EXTRACTED MATERIAL START

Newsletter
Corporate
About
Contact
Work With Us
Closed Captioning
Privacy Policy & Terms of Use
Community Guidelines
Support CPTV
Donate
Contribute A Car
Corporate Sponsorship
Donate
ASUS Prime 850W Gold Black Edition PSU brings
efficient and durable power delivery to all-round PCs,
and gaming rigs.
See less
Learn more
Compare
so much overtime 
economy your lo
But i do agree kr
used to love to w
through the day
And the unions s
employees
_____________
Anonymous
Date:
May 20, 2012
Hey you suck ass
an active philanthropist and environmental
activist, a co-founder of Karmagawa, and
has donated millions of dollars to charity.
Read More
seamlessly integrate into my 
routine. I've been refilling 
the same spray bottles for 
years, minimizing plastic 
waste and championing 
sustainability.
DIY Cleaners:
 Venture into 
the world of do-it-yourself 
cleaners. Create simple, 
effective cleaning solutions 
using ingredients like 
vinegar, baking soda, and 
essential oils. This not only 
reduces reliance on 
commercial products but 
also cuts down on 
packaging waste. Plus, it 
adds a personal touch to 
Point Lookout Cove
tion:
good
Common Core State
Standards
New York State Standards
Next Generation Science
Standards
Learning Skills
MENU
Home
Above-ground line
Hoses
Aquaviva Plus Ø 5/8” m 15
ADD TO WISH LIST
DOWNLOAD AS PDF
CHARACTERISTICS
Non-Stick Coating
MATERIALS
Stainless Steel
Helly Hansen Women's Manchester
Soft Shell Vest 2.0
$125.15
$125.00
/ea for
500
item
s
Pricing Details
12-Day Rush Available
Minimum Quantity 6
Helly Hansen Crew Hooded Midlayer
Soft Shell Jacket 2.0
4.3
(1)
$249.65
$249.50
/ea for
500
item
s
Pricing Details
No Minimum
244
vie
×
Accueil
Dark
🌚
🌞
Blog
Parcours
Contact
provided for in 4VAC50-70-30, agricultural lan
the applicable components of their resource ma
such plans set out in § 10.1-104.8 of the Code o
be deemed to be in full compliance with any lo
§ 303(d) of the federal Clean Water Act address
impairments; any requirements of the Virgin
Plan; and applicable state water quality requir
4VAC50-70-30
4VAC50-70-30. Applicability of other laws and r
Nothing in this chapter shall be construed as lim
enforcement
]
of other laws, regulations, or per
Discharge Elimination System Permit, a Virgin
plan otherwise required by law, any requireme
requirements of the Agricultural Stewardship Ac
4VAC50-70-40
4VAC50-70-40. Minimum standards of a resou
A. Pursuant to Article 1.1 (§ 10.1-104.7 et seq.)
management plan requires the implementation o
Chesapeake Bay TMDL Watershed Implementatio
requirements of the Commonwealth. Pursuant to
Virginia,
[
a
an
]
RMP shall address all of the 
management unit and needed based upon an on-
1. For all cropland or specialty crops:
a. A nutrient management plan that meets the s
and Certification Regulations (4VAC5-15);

EXTRACTED MATERIAL END

◆ **WRITTEN TASK**:
Output each record exactly as it appears in the listing.

◆ **PROBLEM SOLUTION**:
Newsletter
Corporate
About
Contact
Work With Us
Closed Captioning
Privacy Policy & Terms of Use
Community Guidelines
Support CPTV
Donate
Contribute A Car
Corporate Sponsorship
Donate
ASUS Prime 850W Gold Black Edition PSU brings
efficient and durable power delivery to all-round PCs,
and gaming rigs.
See less
Learn more
Compare
so much overtime 
economy your lo
But i do agree kr
used to love to w
through the day
And the unions s
employees
_____________
Anonymous
Date:
May 20, 2012
Hey you suck ass
an active philanthropist and environmental
activist, a co-founder of Karmagawa, and
has donated millions of dollars to charity.
Read More
seamlessly integrate into my 
routine. I've been refilling 
the same spray bottles for 
years, minimizing plastic 
waste and championing 
sustainability.
DIY Cleaners:
 Venture into 
the world of do-it-yourself 
cleaners. Create simple, 
effective cleaning solutions 
using ingredients like 
vinegar, baking soda, and 
essential oils. This not only 
reduces reliance on 
commercial products but 
also cuts down on 
packaging waste. Plus, it 
adds a personal touch to 
Point Lookout Cove
tion:
good
Common Core State
Standards
New York State Standards
Next Generation Science
Standards
Learning Skills
MENU
Home
Above-ground line
Hoses
Aquaviva Plus Ø 5/8” m 15
ADD TO WISH LIST
DOWNLOAD AS PDF
CHARACTERISTICS
Non-Stick Coating
MATERIALS
Stainless Steel
Helly Hansen Women's Manchester
Soft Shell Vest 2.0
$125.15
$125.00
/ea for
500
item
s
Pricing Details
12-Day Rush Available
Minimum Quantity 6
Helly Hansen Crew Hooded Midlayer
Soft Shell Jacket 2.0
4.3
(1)
$249.65
$249.50
/ea for
500
item
s
Pricing Details
No Minimum
244
vie
×
Accueil
Dark
🌚
🌞
Blog
Parcours
Contact
provided for in 4VAC50-70-30, agricultural lan
the applicable components of their resource ma
such plans set out in § 10.1-104.8 of the Code o
be deemed to be in full compliance with any lo
§ 303(d) of the federal Clean Water Act address
impairments; any requirements of the Virgin
Plan; and applicable state water quality requir
4VAC50-70-30
4VAC50-70-30. Applicability of other laws and r
Nothing in this chapter shall be construed as lim
enforcement
]
of other laws, regulations, or per
Discharge Elimination System Permit, a Virgin
plan otherwise required by law, any requireme
requirements of the Agricultural Stewardship Ac
4VAC50-70-40
4VAC50-70-40. Minimum standards of a resou
A. Pursuant to Article 1.1 (§ 10.1-104.7 et seq.)
management plan requires the implementation o
Chesapeake Bay TMDL Watershed Implementatio
requirements of the Commonwealth. Pursuant to
Virginia,
[
a
an
]
RMP shall address all of the 
management unit and needed based upon an on-
1. For all cropland or specialty crops:
a. A nutrient management plan that meets the s
and Certification Regulations (4VAC5-15);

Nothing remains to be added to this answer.